(Collected data)
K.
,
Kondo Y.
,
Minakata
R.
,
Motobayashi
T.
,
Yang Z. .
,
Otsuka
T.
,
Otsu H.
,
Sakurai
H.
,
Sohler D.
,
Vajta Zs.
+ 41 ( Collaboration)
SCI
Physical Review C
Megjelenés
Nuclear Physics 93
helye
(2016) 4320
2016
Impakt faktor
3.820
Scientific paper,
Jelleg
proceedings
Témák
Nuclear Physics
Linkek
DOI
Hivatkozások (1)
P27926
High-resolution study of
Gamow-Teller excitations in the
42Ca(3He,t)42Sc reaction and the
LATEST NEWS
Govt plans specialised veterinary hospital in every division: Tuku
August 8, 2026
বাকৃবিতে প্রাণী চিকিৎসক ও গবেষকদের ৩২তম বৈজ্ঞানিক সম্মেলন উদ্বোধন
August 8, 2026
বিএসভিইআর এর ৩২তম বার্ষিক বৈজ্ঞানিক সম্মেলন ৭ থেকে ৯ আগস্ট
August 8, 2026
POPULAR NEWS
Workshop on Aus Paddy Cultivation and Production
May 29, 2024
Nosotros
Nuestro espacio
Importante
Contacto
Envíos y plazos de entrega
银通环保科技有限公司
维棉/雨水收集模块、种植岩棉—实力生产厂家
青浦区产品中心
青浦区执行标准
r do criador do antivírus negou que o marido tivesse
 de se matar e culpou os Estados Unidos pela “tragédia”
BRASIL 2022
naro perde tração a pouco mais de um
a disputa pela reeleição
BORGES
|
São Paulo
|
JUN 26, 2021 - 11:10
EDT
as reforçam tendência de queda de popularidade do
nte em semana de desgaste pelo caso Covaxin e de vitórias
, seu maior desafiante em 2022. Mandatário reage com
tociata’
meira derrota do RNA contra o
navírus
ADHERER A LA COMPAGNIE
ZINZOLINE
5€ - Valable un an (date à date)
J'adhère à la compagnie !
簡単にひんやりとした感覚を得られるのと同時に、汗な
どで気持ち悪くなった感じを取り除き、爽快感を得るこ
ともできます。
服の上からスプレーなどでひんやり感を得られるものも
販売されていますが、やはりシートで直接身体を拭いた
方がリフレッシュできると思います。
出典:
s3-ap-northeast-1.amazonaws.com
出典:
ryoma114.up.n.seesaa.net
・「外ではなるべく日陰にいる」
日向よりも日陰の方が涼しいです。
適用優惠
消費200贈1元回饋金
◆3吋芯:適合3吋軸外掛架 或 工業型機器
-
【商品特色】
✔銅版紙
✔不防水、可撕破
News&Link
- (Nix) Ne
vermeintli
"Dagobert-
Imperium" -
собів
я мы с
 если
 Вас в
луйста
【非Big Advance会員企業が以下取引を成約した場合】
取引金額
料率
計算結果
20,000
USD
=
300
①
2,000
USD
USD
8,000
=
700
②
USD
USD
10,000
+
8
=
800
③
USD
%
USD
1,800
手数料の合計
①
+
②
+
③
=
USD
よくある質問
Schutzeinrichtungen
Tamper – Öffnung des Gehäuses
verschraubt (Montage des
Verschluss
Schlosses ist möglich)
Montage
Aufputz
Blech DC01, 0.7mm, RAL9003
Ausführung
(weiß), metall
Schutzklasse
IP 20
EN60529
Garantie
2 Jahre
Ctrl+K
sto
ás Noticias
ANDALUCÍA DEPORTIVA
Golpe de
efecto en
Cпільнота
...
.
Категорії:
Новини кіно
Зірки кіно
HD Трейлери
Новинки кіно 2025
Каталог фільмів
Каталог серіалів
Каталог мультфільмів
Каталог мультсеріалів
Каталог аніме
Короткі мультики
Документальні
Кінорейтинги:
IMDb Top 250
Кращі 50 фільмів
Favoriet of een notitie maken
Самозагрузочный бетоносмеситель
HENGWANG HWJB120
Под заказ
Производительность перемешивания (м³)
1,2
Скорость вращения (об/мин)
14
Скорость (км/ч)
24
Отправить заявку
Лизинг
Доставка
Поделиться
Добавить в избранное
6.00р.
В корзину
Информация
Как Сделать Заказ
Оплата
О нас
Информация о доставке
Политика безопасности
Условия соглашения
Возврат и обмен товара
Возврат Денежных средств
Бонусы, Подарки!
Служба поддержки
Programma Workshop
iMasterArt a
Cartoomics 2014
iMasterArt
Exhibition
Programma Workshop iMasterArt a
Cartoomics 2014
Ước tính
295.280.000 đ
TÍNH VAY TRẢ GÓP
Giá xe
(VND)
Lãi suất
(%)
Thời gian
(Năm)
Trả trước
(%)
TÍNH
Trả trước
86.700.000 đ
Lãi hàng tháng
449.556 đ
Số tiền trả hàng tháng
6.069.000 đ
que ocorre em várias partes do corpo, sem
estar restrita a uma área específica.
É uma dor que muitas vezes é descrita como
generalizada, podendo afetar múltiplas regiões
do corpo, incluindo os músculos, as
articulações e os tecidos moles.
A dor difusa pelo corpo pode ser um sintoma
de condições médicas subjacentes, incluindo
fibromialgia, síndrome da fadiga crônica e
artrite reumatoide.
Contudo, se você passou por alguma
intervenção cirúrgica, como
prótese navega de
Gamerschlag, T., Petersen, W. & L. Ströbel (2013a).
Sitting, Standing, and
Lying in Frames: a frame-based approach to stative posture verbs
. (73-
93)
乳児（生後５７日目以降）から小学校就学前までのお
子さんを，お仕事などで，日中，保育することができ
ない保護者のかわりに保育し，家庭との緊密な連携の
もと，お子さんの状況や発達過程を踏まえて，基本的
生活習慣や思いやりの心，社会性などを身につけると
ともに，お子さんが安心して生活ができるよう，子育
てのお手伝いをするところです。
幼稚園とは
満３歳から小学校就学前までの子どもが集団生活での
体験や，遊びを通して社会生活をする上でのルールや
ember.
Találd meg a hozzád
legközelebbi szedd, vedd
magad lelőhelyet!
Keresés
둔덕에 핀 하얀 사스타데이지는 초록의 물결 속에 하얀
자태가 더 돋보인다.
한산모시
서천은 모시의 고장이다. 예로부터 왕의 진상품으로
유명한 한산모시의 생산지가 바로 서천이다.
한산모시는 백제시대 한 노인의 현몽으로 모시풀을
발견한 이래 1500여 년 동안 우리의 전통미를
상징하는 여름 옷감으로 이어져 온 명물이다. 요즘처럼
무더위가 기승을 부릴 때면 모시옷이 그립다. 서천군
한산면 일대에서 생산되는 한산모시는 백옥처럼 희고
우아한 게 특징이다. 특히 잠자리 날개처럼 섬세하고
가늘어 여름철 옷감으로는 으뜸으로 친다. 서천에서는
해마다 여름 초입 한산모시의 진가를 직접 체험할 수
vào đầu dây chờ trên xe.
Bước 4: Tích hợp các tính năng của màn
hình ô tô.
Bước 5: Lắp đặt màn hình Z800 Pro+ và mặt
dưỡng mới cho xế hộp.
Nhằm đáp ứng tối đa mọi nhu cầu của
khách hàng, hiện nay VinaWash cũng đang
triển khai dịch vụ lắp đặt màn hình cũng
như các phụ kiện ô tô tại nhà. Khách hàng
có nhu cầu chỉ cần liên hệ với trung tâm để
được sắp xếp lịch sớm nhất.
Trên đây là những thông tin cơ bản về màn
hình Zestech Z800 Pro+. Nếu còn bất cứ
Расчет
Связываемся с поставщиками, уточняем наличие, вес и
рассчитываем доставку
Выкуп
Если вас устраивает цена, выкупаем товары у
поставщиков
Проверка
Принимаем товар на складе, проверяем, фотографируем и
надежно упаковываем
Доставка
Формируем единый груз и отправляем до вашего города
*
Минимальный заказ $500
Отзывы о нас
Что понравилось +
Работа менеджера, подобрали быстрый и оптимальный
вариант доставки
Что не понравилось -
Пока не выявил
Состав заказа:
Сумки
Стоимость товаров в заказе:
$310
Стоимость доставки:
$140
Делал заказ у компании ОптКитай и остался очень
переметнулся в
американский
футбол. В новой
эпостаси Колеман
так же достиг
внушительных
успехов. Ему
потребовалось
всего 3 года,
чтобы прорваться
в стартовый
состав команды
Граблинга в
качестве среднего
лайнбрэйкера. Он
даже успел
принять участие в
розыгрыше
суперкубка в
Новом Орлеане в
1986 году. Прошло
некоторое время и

— WORK REQUEST —
Set down, with no changes, the stretch of the data from its start through the line that contains "High-resolution study of". Include both of those lines.

— WRITTEN SOLUTION —
K.
,
Kondo Y.
,
Minakata
R.
,
Motobayashi
T.
,
Yang Z. .
,
Otsuka
T.
,
Otsu H.
,
Sakurai
H.
,
Sohler D.
,
Vajta Zs.
+ 41 ( Collaboration)
SCI
Physical Review C
Megjelenés
Nuclear Physics 93
helye
(2016) 4320
2016
Impakt faktor
3.820
Scientific paper,
Jelleg
proceedings
Témák
Nuclear Physics
Linkek
DOI
Hivatkozások (1)
P27926
High-resolution study of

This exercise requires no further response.